Each preset changes the summarization focus (what the 7B model looks for in each file) and the correlation question (what the 32B model synthesizes from the summaries).

**Adding a new preset is a one-line change** — define the focus and question. The two-pass infrastructure handles the rest.

## When Two-Pass Breaks Down

The pattern has limits:

- **Summarization is lossy.** The 7B model may miss subtle details that matter for the correlation question. If you get suspicious results, spot-check a few summaries against the original files.
- **Cross-file dependencies at the token level.** If two files share a specific variable name or magic constant that only matters in combination, the summarizer may not preserve that detail. Targeted extraction (asking for specific fields) helps.
- **Very large files.** A single file that exceeds the 7B model's context window needs to be chunked before summarization. Split at function or class boundaries.
- **Real-time analysis.** The parallel summarization step takes minutes for large codebases. This is a batch pattern, not an interactive one.
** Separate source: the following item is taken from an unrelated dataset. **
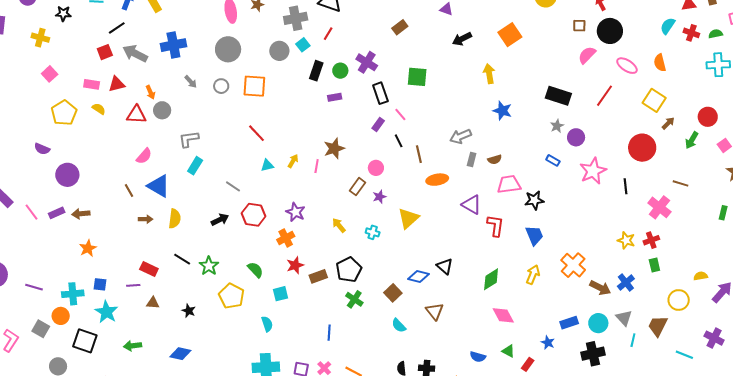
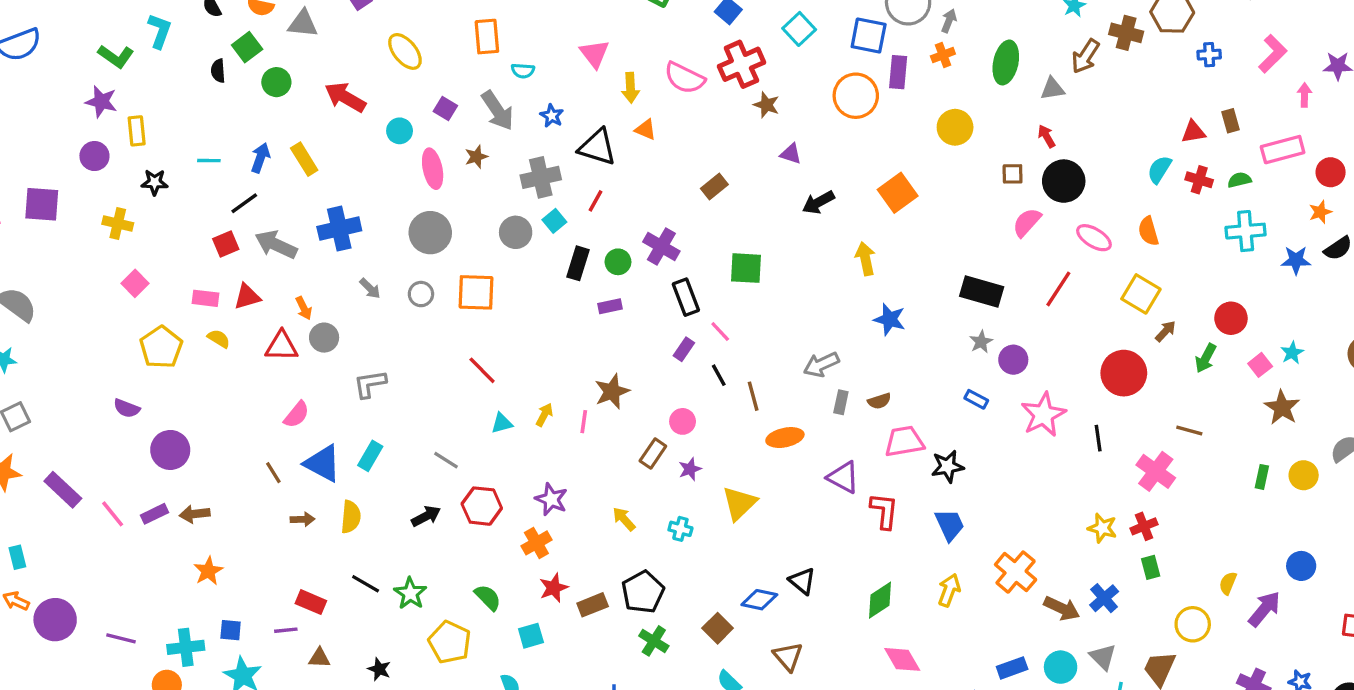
cyan rectangle: (195, 166) -> (370, 456), moved
yellow semicircle: (701, 276) -> (1228, 583), turned -56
For these cases, consider RAG (semantic search over the codebase) or targeted extraction (pulling specific structured data from each file instead of free-form summaries).

## Common Mistakes

1. **Using too many parallel workers.** Ollama runs one inference at a time per model. More than 3 workers creates a queue that does not improve throughput but increases memory pressure. Measure actual parallelism before increasing workers.
2. **Not caching summaries.** Re-summarizing 100 files every time you change the correlation question wastes 90% of the work. Cache summaries and invalidate only when files change.
3. **Summarizing with the same model used for correlation.** The point of two passes is using a fast, cheap model for the N-file summarization and a capable model for the single correlation. Using 32B for both is N times slower with no benefit.
4. **Asking the summarizer to answer the question.** The summarizer should capture relevant facts, not draw conclusions. Conclusions from a 7B model analyzing a single file are unreliable. Let the 32B model draw conclusions from the full picture.
5. **Not validating summaries on a sample.** Before trusting a 100-file analysis, read 3-5 summaries and compare them to the original files. If the summaries miss important details, adjust the preset focus or switch to a more capable summarization model.